Aperture is best determined by the enlarger height and the known highest
performance apertures. For example, when doing any form of dodging and
burning, I prefer to have my exposure times total around a minute. This give
me plenty of time to work the dodge/burn in a careful methodical manner. If
the print is a 5x7, I'll have to use a much smaller aperture than if I'm
making an 11x14.  The Aperture is just a means of getting myself "in the
neighborhood", but is not important for adjustment.  Once critical focus has
been attained, you stop down the aperture to the desired setting and verify
the focus again--most (all?) enlarger lenses will shift focus when stopped
down except when at the optimal magnification. (you may think that yours
does not shift focus, but when at the minimum/maximum magnifications there
is. I have yet to find an enlarger lens that doesn't--although most
focus-shift is extremely minor and corrected by the increase in DoF).

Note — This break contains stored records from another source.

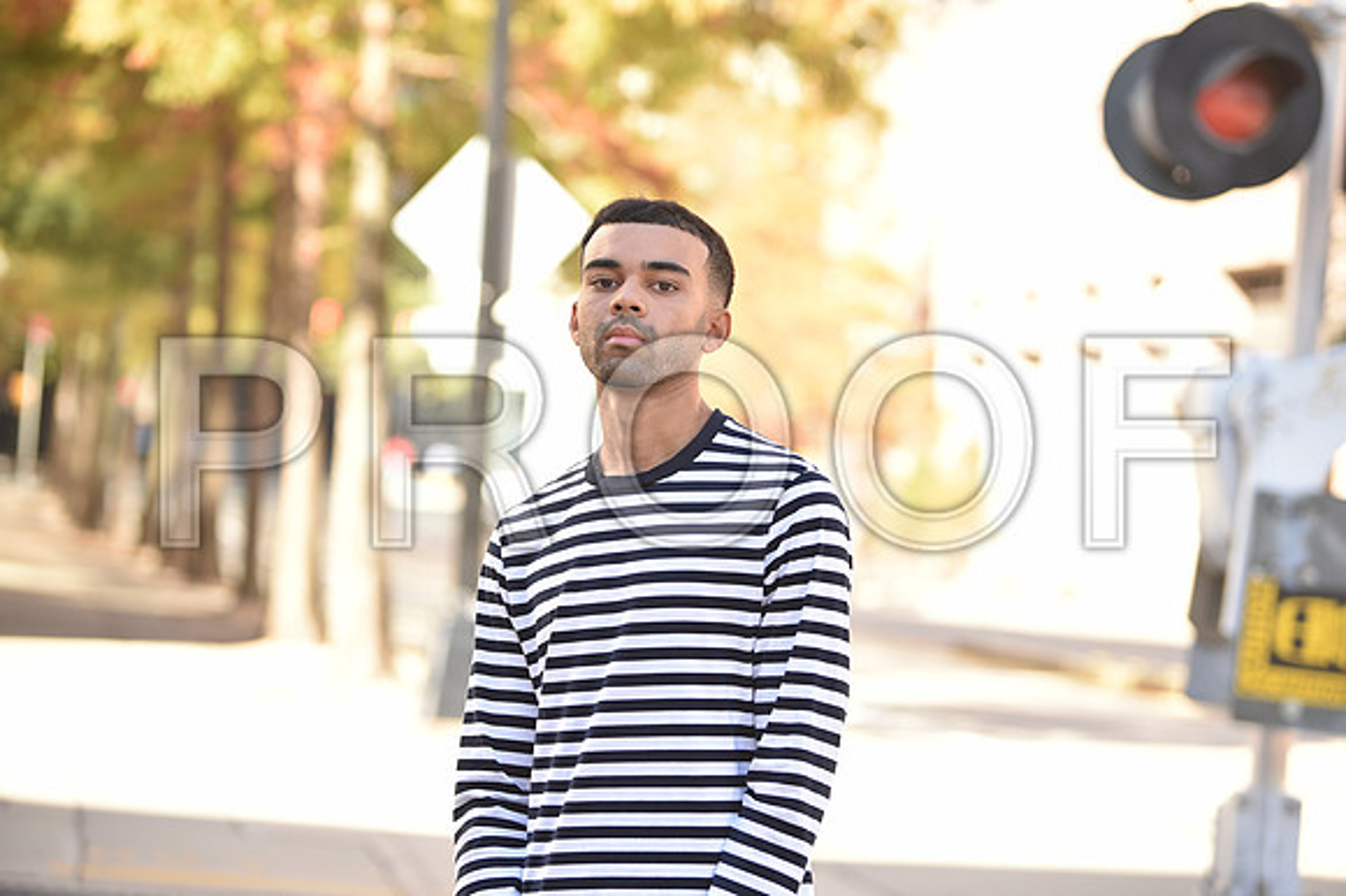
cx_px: 673
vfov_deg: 12.2
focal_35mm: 112
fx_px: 4185
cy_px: 448
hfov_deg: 18.3
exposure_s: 1/160
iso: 125
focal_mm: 112
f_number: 3.2
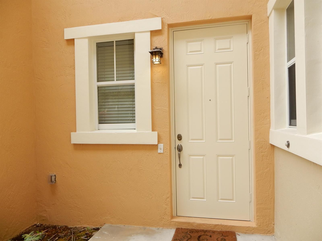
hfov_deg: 69.4
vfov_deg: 54.9
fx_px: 233
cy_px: 120
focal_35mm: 25
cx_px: 161
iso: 125
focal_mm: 4.5
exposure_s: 1/160
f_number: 3.7
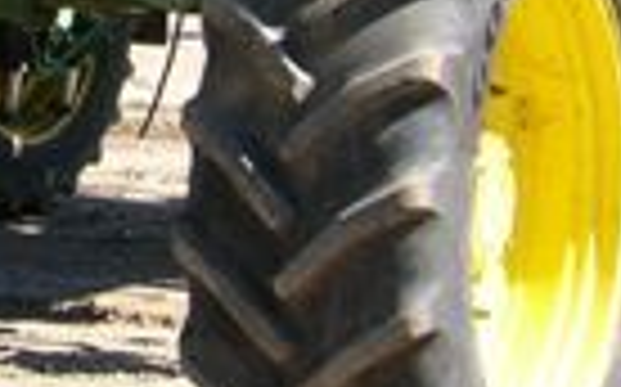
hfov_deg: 14.9
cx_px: -144
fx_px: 2283
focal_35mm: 135
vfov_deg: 9.5
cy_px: -151
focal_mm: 5.7
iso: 50
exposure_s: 1/144
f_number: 4.9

Time adjustment is the final control and must be the last adjustment made.
 You do your test strips, exposure readings and contrast corrections only
after Development, Height and Aperture are nailed down.  Once you have those
things nailed down you DO NOT touch them again--except under only under two
examples which I'll get to in a second.  For most timers, time is
essentially infinitely variable.  When working a 60 second exposure, if your
timer has 1 second granularity you won't get any closer than that. This also
brings up another point as to why my minimum exposure time is never less
than 20 seconds--enlarger light source variability. It takes no less than
five seconds for an enlarger bulb to stabilize at full brightness. If your
exposure time was short, you'll get large variabilities from one print to
another.

OK, so the point of all this is that Time is the "soft" variable in the
equation. This is the one variable which has essentially near-infinite
control.  If you have one soft variable, why have another?  Why is it
desirable to have an enlarger lens with clickless aperture settings?  Two
reasons:

1. Drydown compensation. If you are doing a complex exposure with multiple
timed dodges and burns, it is easier to make a minor exposure correction
with the lens than to adjust multiple exposure times.  This, however, is a
non-issue with a quality digital timer, like the RH Designs StopClock
Professional which allows you to make offset adjustments which correct all
child exposures.

2. An adjustment in Height.  The Ilford EM10 is a fantastic exposure meter
for this because you zero the meter on the starting height, raise/lower the
enlarger to the new height and then adjust the aperture to get the meter
zeroed again.  This is, by far, the quickest and easiest way to get multiple
size prints of the same negative.

As a general rule, I don't ever go mid-stop on an aperture. It's for too
difficult to achieve repeatability and makes for horrid note taking.  (F8
and a smudge?).   Frequently, I'll print a series of negatives from the same
roll where the exposure does not change at all. I will open up the lens so I
can see the framing better, then stop the lens back down x-number of clicks.
 One of my enlarger lenses doesn't click and I have to use my darkroom
flashlight (safelight red) to see how far I've gone. (Another one is backlit
when the enlarger bulb is on, so that's rather nice).